**Task directions**
Please copy out every one of the following lines word for word, keeping each character, punctuation mark, and line break unchanged.

**Exercise material**

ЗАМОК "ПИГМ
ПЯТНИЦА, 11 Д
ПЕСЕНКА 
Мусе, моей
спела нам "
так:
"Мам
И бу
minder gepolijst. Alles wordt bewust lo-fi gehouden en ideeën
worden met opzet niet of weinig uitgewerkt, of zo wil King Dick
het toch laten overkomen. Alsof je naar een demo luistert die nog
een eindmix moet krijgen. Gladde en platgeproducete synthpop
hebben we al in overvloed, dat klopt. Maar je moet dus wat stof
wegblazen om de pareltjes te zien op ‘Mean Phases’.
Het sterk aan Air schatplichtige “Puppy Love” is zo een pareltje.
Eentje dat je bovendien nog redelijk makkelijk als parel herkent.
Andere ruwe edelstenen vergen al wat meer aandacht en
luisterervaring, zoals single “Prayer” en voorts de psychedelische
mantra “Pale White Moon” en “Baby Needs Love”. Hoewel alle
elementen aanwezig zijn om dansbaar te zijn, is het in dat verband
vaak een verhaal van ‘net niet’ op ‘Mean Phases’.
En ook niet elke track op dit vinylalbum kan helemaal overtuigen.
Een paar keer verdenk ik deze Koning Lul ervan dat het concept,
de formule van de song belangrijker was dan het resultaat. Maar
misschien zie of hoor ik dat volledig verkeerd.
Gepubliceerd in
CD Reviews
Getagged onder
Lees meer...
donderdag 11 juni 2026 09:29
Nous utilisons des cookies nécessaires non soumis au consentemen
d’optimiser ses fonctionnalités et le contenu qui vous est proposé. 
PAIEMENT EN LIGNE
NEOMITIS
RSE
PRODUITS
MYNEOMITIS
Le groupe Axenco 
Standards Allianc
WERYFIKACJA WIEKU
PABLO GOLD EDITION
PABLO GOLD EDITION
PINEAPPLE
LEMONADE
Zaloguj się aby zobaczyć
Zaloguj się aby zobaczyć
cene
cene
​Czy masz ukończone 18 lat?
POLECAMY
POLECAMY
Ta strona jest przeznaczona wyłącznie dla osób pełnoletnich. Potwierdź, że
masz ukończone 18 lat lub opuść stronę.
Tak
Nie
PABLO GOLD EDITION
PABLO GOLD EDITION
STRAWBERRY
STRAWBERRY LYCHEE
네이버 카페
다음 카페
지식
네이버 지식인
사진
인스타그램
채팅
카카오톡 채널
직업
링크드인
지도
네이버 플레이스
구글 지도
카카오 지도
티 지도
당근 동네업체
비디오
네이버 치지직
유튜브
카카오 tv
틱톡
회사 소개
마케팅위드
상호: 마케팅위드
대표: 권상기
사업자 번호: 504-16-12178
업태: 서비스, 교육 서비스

**Result below**
ЗАМОК "ПИГМ
ПЯТНИЦА, 11 Д
ПЕСЕНКА 
Мусе, моей
спела нам "
так:
"Мам
И бу
minder gepolijst. Alles wordt bewust lo-fi gehouden en ideeën
worden met opzet niet of weinig uitgewerkt, of zo wil King Dick
het toch laten overkomen. Alsof je naar een demo luistert die nog
een eindmix moet krijgen. Gladde en platgeproducete synthpop
hebben we al in overvloed, dat klopt. Maar je moet dus wat stof
wegblazen om de pareltjes te zien op ‘Mean Phases’.
Het sterk aan Air schatplichtige “Puppy Love” is zo een pareltje.
Eentje dat je bovendien nog redelijk makkelijk als parel herkent.
Andere ruwe edelstenen vergen al wat meer aandacht en
luisterervaring, zoals single “Prayer” en voorts de psychedelische
mantra “Pale White Moon” en “Baby Needs Love”. Hoewel alle
elementen aanwezig zijn om dansbaar te zijn, is het in dat verband
vaak een verhaal van ‘net niet’ op ‘Mean Phases’.
En ook niet elke track op dit vinylalbum kan helemaal overtuigen.
Een paar keer verdenk ik deze Koning Lul ervan dat het concept,
de formule van de song belangrijker was dan het resultaat. Maar
misschien zie of hoor ik dat volledig verkeerd.
Gepubliceerd in
CD Reviews
Getagged onder
Lees meer...
donderdag 11 juni 2026 09:29
Nous utilisons des cookies nécessaires non soumis au consentemen
d’optimiser ses fonctionnalités et le contenu qui vous est proposé. 
PAIEMENT EN LIGNE
NEOMITIS
RSE
PRODUITS
MYNEOMITIS
Le groupe Axenco 
Standards Allianc
WERYFIKACJA WIEKU
PABLO GOLD EDITION
PABLO GOLD EDITION
PINEAPPLE
LEMONADE
Zaloguj się aby zobaczyć
Zaloguj się aby zobaczyć
cene
cene
​Czy masz ukończone 18 lat?
POLECAMY
POLECAMY
Ta strona jest przeznaczona wyłącznie dla osób pełnoletnich. Potwierdź, że
masz ukończone 18 lat lub opuść stronę.
Tak
Nie
PABLO GOLD EDITION
PABLO GOLD EDITION
STRAWBERRY
STRAWBERRY LYCHEE
네이버 카페
다음 카페
지식
네이버 지식인
사진
인스타그램
채팅
카카오톡 채널
직업
링크드인
지도
네이버 플레이스
구글 지도
카카오 지도
티 지도
당근 동네업체
비디오
네이버 치지직
유튜브
카카오 tv
틱톡
회사 소개
마케팅위드
상호: 마케팅위드
대표: 권상기
사업자 번호: 504-16-12178
업태: 서비스, 교육 서비스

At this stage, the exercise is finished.